Blend the old-school R&B sound with a quirky hybrid of hip-hop and pop and you get Little Jackie, the creation of genre-defying singer-songwriter Imani Coppola and programmer Adam Pallin. With a nod to the soulful Motown rhythms of the past and a sneer to many of the social and cultural issues that consume the public today, Coppola has crafted an album of musical sugar and spice, filled with sweet, saccharine-tinged melodies and spicy, bold commentaries.
Coppola had an early brush with fame when a demo she cut a record with Digable Planets producer Michael Mangini during her freshman year at the State University of New York, landing her a record deal with Columbia Records. In 1997, the 19-year-old music composition major's debut record "Chubacabra" earned radio and MTV buzz with the cheeky, Neneh-Cherry-reminiscent lead single "Legend of a Cowgirl" and her dynamic NYC persona was introduced to mainstream America.
That mainstream success, however, was short-lived and due to creative differences Coppola was dropped before the release of her second record.
"I was young, completely arrogant and totally unappreciative of having a label supporting me -- partly because I felt like I had so much to offer artistically than they were allowing me to do," she candidly recalls.
During her decade out of the spotlight, the self-admitted potty-mouth singer became a fixture on the Brooklyn music scene and released several independent albums, often distributed through the internet, including 2004's self-released "Afrodite." In 2007, Coppola, who cites Billy Joel and Stevie Wonder as influences, was picked up by rock icon Mike Patton's Ipecac Records, which released "The Black & White Album," her eighth release. That punk-pop record includes "Raindrops from the Sun (Hey, Hey, Hey)," featured on an episode of ABC's medical melodrama "Grey's Anatomy." Coppola also opened for Gnarls Barkley as a singer and violinist for Patton's avant-funk project, Peeping Tom.
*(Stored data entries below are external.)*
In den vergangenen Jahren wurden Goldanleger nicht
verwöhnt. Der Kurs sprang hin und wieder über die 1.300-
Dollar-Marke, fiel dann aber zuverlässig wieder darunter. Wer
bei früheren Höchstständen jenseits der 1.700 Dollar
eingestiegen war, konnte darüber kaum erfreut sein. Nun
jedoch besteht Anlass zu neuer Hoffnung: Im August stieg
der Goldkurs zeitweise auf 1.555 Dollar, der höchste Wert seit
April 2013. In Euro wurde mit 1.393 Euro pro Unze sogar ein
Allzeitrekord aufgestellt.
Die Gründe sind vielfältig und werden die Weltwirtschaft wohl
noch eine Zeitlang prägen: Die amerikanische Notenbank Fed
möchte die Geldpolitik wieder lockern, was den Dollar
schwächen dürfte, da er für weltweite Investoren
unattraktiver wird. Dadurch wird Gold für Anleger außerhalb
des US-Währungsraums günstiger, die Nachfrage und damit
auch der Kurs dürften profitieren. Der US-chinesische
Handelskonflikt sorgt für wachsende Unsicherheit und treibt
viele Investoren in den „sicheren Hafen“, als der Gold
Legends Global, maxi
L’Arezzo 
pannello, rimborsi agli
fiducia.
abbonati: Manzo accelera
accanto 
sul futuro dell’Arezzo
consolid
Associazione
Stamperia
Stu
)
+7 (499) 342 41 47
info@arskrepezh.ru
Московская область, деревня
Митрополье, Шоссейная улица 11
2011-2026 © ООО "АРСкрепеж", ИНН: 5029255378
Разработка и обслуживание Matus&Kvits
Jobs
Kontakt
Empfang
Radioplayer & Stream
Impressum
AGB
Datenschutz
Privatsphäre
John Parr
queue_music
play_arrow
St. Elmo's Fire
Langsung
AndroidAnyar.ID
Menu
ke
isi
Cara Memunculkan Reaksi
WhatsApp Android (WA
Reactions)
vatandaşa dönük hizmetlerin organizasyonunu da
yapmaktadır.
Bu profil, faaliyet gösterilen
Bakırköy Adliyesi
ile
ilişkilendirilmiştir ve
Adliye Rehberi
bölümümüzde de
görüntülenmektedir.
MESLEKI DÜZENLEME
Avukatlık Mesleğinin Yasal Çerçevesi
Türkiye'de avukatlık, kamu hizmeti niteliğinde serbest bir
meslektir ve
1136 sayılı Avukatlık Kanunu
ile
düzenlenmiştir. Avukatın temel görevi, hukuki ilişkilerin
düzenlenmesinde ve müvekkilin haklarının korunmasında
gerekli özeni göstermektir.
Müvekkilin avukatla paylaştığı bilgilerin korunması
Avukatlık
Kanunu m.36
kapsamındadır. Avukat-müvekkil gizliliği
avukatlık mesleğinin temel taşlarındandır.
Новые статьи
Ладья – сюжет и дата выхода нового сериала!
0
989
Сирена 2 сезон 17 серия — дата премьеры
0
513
Little Jackie is the Imani's return to center stage. The Long Island native, who was raised in a musical household by a black mother and white father who were both always playing and performing music, named the project after a mischievous little boy named Jackie who set her family's backyard on fire and fittingly after the Lisa Lisa Cult Jam song "Little Jackie Wants to Be a Star." "A serious amount of humility and humbling myself, forgetting my past, starving a little and really wanting it this time," Coppola says, is what led her to the Little Jackie project.
"It's definitely feel good music, but bittersweet," Pallin says of the Little Jackie collaboration. "My interest in this project was to bring back positive soul songs like the Motown era. But Imani takes what I've come up with and does her own thing. She's clever and always surprising. It's inspirational to vibe off what she's doing."
With her music, Coppola has created a space where she's free to be herself. Fitting in has always been a struggle. "I have a unique take to look at both races," she says. "The only thing I can really speak for in this life is as a woman."